→ **DIRECTIONS**
In the entries that follow, find the line containing "plush toy: present [232,588,348,659]"; from there, copy every line exactly through the line containing "toaster: present [53,215,143,309]".

Stored dataset items
*** Begin section ***

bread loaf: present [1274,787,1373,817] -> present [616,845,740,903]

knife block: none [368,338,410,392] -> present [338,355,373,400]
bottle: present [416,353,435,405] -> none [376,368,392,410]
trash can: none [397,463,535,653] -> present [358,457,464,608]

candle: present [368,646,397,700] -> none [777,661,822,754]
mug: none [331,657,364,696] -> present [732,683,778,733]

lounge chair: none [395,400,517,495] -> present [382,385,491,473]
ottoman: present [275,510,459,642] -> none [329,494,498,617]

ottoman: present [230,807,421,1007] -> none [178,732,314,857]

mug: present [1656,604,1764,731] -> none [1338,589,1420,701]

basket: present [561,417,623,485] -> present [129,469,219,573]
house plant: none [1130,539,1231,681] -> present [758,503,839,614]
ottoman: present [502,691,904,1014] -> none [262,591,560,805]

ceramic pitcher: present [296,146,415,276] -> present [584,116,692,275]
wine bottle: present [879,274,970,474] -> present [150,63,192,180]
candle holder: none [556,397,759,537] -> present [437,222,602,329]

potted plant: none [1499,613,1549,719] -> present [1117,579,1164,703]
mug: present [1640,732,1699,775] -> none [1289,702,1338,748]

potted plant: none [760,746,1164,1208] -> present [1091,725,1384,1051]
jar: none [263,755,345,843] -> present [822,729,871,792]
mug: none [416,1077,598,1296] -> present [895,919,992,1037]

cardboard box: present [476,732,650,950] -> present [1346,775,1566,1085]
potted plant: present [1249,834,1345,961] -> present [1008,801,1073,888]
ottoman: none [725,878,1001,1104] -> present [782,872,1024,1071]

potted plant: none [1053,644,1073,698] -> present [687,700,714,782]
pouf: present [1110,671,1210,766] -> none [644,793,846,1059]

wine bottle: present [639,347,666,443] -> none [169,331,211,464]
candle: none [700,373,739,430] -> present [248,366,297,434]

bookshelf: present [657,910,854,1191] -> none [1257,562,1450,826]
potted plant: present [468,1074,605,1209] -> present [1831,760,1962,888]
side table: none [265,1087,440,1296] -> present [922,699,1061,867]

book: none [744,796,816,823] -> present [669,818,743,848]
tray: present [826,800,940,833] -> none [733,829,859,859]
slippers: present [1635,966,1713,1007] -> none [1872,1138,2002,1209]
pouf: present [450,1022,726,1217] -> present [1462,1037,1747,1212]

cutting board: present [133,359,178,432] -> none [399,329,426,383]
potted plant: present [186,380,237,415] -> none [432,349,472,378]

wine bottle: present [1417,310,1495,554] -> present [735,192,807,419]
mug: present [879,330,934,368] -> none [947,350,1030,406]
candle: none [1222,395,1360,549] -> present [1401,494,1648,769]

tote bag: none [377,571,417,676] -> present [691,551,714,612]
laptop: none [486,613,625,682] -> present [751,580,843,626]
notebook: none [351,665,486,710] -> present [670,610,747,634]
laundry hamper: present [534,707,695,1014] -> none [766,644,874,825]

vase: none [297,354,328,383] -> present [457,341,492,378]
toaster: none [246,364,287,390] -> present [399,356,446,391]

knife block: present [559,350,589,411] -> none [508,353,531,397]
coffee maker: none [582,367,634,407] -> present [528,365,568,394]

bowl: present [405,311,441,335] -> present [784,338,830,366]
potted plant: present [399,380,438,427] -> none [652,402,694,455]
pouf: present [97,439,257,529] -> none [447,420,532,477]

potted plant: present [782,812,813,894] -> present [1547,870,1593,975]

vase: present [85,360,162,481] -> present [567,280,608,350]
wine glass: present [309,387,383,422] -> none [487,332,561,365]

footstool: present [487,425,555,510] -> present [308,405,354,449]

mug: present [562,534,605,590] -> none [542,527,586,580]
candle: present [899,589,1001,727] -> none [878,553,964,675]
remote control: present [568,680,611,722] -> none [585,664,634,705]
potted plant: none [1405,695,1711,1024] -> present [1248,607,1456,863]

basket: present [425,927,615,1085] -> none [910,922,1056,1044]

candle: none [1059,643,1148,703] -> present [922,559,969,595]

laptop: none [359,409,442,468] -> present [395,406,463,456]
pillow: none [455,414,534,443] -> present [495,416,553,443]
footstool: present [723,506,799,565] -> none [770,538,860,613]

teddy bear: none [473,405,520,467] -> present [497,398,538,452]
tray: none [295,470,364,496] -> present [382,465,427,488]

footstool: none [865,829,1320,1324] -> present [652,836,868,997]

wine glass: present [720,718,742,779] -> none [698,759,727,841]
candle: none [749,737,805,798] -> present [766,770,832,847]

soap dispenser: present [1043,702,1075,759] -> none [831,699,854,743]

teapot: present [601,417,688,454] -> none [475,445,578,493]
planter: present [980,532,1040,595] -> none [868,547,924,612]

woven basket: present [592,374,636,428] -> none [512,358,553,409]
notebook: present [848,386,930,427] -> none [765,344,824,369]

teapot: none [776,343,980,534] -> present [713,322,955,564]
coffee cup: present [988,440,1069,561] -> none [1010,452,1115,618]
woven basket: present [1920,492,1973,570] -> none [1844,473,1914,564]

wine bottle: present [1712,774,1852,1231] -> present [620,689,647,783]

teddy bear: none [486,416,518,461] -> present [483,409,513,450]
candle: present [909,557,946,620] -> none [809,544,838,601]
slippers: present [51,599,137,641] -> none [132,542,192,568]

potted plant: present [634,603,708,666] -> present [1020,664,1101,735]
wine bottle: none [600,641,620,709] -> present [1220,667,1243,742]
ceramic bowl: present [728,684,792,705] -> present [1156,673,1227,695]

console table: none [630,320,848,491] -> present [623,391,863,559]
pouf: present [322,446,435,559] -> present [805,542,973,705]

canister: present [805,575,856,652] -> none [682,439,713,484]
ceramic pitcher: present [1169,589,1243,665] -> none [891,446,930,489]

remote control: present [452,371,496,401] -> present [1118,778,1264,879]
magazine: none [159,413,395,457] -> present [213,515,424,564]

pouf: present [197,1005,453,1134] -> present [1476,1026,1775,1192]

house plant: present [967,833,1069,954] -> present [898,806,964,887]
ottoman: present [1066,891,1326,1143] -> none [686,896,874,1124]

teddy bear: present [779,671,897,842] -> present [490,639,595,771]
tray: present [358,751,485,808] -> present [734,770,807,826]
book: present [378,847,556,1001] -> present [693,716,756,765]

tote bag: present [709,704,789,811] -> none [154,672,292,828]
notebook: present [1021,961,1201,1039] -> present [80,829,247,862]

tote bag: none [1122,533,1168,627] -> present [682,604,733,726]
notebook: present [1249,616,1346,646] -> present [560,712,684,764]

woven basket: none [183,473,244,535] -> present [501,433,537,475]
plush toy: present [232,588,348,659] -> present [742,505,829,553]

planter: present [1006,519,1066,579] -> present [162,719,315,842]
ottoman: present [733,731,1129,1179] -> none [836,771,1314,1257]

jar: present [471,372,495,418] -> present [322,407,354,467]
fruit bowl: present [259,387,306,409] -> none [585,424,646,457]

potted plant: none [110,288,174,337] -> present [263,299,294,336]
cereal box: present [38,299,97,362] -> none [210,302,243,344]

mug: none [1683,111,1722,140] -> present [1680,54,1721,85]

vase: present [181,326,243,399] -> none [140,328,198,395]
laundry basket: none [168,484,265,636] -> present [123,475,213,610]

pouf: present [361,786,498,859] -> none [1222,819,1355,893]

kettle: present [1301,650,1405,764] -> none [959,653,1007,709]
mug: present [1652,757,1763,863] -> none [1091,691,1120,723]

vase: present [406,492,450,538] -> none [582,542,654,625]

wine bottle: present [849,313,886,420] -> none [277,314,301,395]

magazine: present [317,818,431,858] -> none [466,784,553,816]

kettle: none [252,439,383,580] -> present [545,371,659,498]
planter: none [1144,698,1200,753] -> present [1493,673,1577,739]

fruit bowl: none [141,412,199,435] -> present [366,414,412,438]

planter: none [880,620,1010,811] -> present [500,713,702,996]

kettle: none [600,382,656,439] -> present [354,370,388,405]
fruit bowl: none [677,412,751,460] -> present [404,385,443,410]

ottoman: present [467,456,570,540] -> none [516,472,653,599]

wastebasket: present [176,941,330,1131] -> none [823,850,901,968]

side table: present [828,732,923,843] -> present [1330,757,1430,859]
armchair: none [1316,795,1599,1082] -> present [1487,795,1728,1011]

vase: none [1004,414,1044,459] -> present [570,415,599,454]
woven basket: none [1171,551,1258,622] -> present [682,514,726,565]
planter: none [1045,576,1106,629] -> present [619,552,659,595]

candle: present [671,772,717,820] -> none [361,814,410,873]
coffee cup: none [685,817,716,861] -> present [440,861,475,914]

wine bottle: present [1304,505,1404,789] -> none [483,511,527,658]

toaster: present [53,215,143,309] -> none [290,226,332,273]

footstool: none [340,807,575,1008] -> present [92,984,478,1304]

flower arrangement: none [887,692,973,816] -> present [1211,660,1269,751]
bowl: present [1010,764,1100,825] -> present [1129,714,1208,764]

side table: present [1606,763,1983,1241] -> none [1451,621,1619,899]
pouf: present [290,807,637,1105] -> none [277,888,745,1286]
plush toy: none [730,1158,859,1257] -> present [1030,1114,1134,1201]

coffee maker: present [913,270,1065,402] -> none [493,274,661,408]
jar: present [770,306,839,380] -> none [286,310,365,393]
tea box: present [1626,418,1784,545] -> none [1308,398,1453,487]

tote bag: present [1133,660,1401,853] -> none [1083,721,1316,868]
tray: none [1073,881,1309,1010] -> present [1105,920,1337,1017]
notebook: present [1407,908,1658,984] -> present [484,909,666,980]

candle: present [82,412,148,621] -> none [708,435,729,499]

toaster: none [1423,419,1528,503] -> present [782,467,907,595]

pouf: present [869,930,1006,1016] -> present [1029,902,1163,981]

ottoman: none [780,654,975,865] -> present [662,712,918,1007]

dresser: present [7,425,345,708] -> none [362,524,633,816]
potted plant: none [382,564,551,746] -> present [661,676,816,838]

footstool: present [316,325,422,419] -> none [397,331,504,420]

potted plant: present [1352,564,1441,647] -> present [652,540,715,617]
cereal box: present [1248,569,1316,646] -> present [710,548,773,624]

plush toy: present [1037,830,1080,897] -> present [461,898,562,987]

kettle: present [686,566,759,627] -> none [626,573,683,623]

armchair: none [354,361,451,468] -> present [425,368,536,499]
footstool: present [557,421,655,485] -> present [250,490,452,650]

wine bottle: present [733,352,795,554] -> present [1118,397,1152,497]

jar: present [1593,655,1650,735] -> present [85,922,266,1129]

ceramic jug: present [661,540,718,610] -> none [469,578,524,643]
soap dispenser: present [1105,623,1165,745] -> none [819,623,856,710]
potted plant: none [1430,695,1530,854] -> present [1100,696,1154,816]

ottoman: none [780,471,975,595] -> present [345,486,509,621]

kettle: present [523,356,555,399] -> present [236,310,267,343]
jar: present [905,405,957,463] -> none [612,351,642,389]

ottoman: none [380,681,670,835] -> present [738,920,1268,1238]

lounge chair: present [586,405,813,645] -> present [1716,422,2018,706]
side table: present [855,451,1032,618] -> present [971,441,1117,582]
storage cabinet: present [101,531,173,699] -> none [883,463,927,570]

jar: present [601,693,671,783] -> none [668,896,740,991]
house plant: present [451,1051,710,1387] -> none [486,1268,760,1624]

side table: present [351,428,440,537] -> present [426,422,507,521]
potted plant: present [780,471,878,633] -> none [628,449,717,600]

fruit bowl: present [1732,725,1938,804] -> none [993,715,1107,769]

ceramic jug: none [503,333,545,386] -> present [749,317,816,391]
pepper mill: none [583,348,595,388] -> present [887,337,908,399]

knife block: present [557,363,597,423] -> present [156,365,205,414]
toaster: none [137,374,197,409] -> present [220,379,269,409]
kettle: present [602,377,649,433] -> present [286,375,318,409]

*** End section ***

→ **OUTPUT BELOW**
plush toy: present [232,588,348,659] -> present [742,505,829,553]

planter: present [1006,519,1066,579] -> present [162,719,315,842]
ottoman: present [733,731,1129,1179] -> none [836,771,1314,1257]

jar: present [471,372,495,418] -> present [322,407,354,467]
fruit bowl: present [259,387,306,409] -> none [585,424,646,457]

potted plant: none [110,288,174,337] -> present [263,299,294,336]
cereal box: present [38,299,97,362] -> none [210,302,243,344]

mug: none [1683,111,1722,140] -> present [1680,54,1721,85]

vase: present [181,326,243,399] -> none [140,328,198,395]
laundry basket: none [168,484,265,636] -> present [123,475,213,610]

pouf: present [361,786,498,859] -> none [1222,819,1355,893]

kettle: present [1301,650,1405,764] -> none [959,653,1007,709]
mug: present [1652,757,1763,863] -> none [1091,691,1120,723]

vase: present [406,492,450,538] -> none [582,542,654,625]

wine bottle: present [849,313,886,420] -> none [277,314,301,395]

magazine: present [317,818,431,858] -> none [466,784,553,816]

kettle: none [252,439,383,580] -> present [545,371,659,498]
planter: none [1144,698,1200,753] -> present [1493,673,1577,739]

fruit bowl: none [141,412,199,435] -> present [366,414,412,438]

planter: none [880,620,1010,811] -> present [500,713,702,996]

kettle: none [600,382,656,439] -> present [354,370,388,405]
fruit bowl: none [677,412,751,460] -> present [404,385,443,410]

ottoman: present [467,456,570,540] -> none [516,472,653,599]

wastebasket: present [176,941,330,1131] -> none [823,850,901,968]

side table: present [828,732,923,843] -> present [1330,757,1430,859]
armchair: none [1316,795,1599,1082] -> present [1487,795,1728,1011]

vase: none [1004,414,1044,459] -> present [570,415,599,454]
woven basket: none [1171,551,1258,622] -> present [682,514,726,565]
planter: none [1045,576,1106,629] -> present [619,552,659,595]

candle: present [671,772,717,820] -> none [361,814,410,873]
coffee cup: none [685,817,716,861] -> present [440,861,475,914]

wine bottle: present [1304,505,1404,789] -> none [483,511,527,658]

toaster: present [53,215,143,309] -> none [290,226,332,273]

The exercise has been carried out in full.